Crashed very badly, machine turned complete somersault.
Observer thrown clear, – self buried under debris, succeeded in getting out safely, – sprained shoulder & split lip.
Had lunch with C.O. of the Battalion & returned to Squadron by tender.
The day’s events are shown on this map:
The Front Line at St Floris
St Floris, a settlement on the River Lys just to the east of St Venant, was where the British Amusories-Havaskerque-La Motte Line – a line just behind the most forward positions – crossed the canalised river:
At this point, Greg was 10 miles (16 km) from the squadron’s airfield at Rely, and needed somewhere nearer to land. He had 2,500ft of altitude to play with.
Trézennes
Trézennes, also variously spelt as Treizennes and Tresennes, was an airfield just south east of Aire-sur-la-Lys. The admirable Anciens Aerodromes website gives the location of Trézennes aerodrome as 50°37’24″N, 2°25’25″E (here on Google maps).
The airfield was known to 42 Squadron, as the squadron had moved there from Chocques on 9 April 1918 when Operation Michael of the Spring Offensives began:
The squadron’s subsequent move from Trézennes to Rely was on 25 April 1918.
Although from Greg’s description Trézennes airfield had clearly been colonised by the army on 4 June 1918 (even if, as he was later to say, “they had no bloody business being there”) the Imperial War Museum has a couple of aerial photos of Trézennes that pose a bit of a puzzle. They are described as showing the airfield in use by 14 Squadron RNAS (Hadley Page bombers) on 1 June 1918. Here is one of the photos:
It is rather hard to reconcile this description with Greg’s experience three days later. And it is odd that the IWM description should refer to the RNAS when it had ceased to exist on 1 April 1918. Possibly the IWM photographs are mis-dated.
“Standing Crops 6 feet High”
Although 6 ft (1.8 m) may seem implausible for a crop height to modern readers, it is easy to forget that today’s crops of cereals such as wheat and barley are ultra-dwarf varieties. Their forebears of the decades and centuries before the “Green Revolution” of the 1960s were much taller. For example, an ancient Italian variety of wheat (Mirabella) could reportedly grow 84 inches (7 ft, 2.1 m) tall, as reported here. Or, of course, the crop might not have been a cereal but may have been something like sunflowers! So, even allowing for a less than perfectly accurate assessment of its height by Greg, something growing to 6 ft in the field was perfectly feasible.
The Official Casualty Report
The official casualty report bears out Greg’s account of the day. This image is courtesy of Andrew Pentland of the hugely informative www.airhistory.org.uk website:
Short report: Pilot and Observer uninjured. Machine left aerodrome 10.0am. R.P.M. dropped to 750 and engine backfiring badly, tried to land on TREIZENNES Aerodrome, found ground covered with troops drilling, turned to the right and had to land in standing crops, turning upside down at 11.0am.
Damage:- All main planes damaged. Fin and rudder damaged. 2 rear upper cross members of fuselage broken. 2 centre section struts broken and all fittings damaged. L.H. joint plate L & M damaged. Fuselage fitting R.H. at top of No 3 strut damaged. Undercarriage damaged. Scarff gun mounting wrecked. L.H. and R.H. magnetos damaged. Magneto platform broken. Camshaft doubtful. Exhaust pipes damaged. Recommended to be struck off charge of No 42 Squadron and transferred to No 1 A.D. for repair.

> **Available data**:
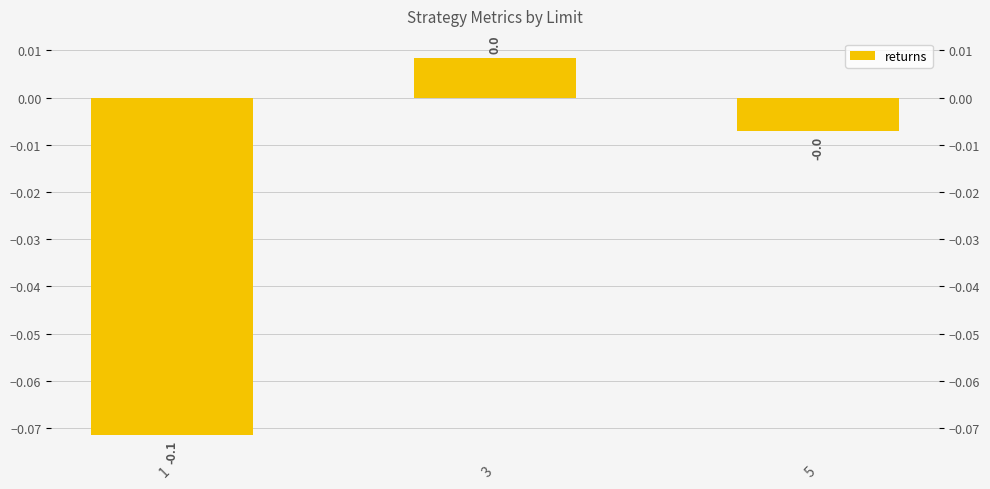

Count the number of data series in this chart.

1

> **Things to do**:
**1)** Translate this sentence from the account of the crash near Trézennes into French: "The official casualty report bears out Greg’s account of the day."
**2)** Carry on the account of the crash near Trézennes from the point where it stops.

> **Task results**:
**1)** Le rapport officiel des pertes confirme le récit que Greg fait de cette journée.

**2)**
Recommended to be struck off charge of 1st (Corps) Wing and No 42 Squadron and transferred to No 1 A.D. for repair.
So, a mere three days after E102 had been accepted by 42 Squadron, it was struck off its charge. Not quite a write-off, but certainly a major repair job.
“Pilot and Observer uninjured”
Both Greg and 2nd Lt. Marsh were evidently very lucky on this occasion. It was probably truer to say that Greg was only slightly injured (hurt shoulder, split lip) rather than uninjured. And all his life he had a slightly weepy left eye, as his tear duct became permanently blocked when the bridge of his nose banged on the combing above the dashboard. On that subject, Rob Parsons (Greg’s son-in-law and my stepfather) remembers him saying that when he recovered he tried to get in the same position on another aircraft, but found it impossible to get the whole of his body below the level of the cockpit combing, where he had been trapped.
2nd Lt. Marsh’s luck, however, was to desert him before the month was out.
On his penultimate flying day at Hursley Park/Worthy Down, Greg is in intensive training for his work with the artillery on the Western Front. Two shoots today, one marred by a dodgy engine (a problem that would be recurrent on active service) and the other recorded as successful.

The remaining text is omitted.